## Work request
In the data, from the beginning through the line containing "que o governo municipal prometeu enviar à", replace "regularização" with "legalização" and write out only those lines, with everything else left unchanged.

- - - - - - -

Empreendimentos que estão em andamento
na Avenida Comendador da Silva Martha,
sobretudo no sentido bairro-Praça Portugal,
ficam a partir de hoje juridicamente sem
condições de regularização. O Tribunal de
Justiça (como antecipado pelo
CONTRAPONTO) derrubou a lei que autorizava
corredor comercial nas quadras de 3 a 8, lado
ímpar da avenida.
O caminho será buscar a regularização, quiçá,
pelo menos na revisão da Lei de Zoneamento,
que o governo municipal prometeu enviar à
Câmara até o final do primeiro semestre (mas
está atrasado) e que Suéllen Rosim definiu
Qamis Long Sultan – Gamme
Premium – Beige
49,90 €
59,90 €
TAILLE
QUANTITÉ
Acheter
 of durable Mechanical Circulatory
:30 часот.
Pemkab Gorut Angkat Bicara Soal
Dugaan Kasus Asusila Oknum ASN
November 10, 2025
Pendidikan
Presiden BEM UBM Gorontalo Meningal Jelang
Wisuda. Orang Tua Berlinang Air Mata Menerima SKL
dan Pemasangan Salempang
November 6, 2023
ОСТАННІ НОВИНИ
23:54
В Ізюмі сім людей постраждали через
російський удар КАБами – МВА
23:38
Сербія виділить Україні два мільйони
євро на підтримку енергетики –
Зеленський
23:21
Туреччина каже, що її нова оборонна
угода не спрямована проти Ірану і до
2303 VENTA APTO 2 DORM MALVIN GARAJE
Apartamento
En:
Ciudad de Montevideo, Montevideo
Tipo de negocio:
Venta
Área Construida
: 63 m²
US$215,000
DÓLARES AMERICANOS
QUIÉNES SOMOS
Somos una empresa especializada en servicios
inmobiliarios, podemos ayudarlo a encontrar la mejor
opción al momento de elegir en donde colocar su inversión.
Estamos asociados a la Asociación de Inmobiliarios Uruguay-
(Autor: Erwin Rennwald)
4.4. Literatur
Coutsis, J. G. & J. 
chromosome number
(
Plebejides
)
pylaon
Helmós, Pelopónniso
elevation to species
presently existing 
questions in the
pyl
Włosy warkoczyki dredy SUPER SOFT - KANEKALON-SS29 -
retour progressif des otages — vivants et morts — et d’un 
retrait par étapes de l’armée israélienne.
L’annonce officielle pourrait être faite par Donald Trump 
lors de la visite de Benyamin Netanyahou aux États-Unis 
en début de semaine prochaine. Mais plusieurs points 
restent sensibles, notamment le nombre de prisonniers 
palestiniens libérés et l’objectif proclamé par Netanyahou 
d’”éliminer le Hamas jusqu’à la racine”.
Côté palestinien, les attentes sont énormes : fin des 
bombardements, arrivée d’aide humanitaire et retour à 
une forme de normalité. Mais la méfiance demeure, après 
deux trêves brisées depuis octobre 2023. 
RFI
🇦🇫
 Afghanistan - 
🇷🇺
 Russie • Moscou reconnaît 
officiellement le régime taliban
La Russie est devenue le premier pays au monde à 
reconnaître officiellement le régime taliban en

- - - - - - -

## Solution to this task
Empreendimentos que estão em andamento
na Avenida Comendador da Silva Martha,
sobretudo no sentido bairro-Praça Portugal,
ficam a partir de hoje juridicamente sem
condições de legalização. O Tribunal de
Justiça (como antecipado pelo
CONTRAPONTO) derrubou a lei que autorizava
corredor comercial nas quadras de 3 a 8, lado
ímpar da avenida.
O caminho será buscar a legalização, quiçá,
pelo menos na revisão da Lei de Zoneamento,
que o governo municipal prometeu enviar à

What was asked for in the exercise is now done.